Arweave Multihost JS SDK
JavaScript/TypeScript Arweave SDK with multiple host support. It is a wrapper for the official Arweave JS SDK, which allows to configure multiple hosts.
By default it uses the first host from the host list, but if it fails to execute any request (like sending a transaction or getting the network info) it will automatically switch the host to the next one from the list and make it the new default. If all the hosts fail to execute the request, error will be thrown.
🚀 Demo
Try it directly in CodeSandbox: demo link
📦 Installation
Using npm
npm install arweave-multihost
Using yarn
yarn add arweave-multihost
💡 Usage
1. Importing
// Using Node.js `require()`
const ArweaveMultihost = require("arweave-multihost");
// Using ES6 imports
import ArweaveMultihost from "arweave-multihost";
2. Initialisation
Init with custom hosts
const arweave = ArweaveMultihost.init(
// Hosts
[
{
host: "arweave.net", // Hostname or IP address for a Arweave host
protocol: "https", // Port
port: 443, // Network protocol http or https
},
{
host: "gateway.amplify.host",
protocol: "https",
port: 443,
},
{
host: "arweave.dev",
protocol: "https",
port: 443,
},
], {
timeout: 10000, // Network request timeouts in milliseconds
logging: true, // Enable network request logging
logger: console.log, // Logger function
onError: console.error, // On request error callback
});
Init with the default hosts
You can also use arweave.initWithDefaultHosts(config)

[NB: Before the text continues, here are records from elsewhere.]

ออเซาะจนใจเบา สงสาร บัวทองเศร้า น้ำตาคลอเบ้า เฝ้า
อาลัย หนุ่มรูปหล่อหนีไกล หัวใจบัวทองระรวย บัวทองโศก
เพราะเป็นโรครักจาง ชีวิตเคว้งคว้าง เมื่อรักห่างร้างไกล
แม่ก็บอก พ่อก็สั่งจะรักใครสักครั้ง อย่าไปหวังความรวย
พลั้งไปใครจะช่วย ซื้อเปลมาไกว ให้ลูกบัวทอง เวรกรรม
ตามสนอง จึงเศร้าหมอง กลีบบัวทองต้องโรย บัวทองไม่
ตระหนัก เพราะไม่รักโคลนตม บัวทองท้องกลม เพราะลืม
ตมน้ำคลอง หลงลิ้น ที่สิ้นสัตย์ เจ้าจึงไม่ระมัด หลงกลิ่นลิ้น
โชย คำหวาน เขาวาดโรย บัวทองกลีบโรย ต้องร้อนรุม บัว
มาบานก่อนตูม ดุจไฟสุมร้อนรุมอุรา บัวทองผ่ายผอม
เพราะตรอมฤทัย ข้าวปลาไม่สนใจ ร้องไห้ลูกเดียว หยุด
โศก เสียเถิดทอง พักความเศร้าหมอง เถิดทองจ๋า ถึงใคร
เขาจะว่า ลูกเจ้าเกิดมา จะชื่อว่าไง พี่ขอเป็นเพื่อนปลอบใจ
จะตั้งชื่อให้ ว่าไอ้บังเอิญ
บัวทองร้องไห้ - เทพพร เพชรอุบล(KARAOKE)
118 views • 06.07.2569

method to initialise Arweave instance with the default hosts array (aweave.net, gateway.amplify.host, arweave.dev)
const arweave = ArweaveMultihost.initWithDefaultHosts({
timeout: 10000, // Network request timeouts in milliseconds
logging: true, // Enable network request logging
logger: console.log, // Logger function
onError: console.error, // On request error callback
});
3. Usage
Then you can use the arweave instance in the same way as you would use it with the standard Arweave JS SDK. See more examples from the official Arweave JS SDK.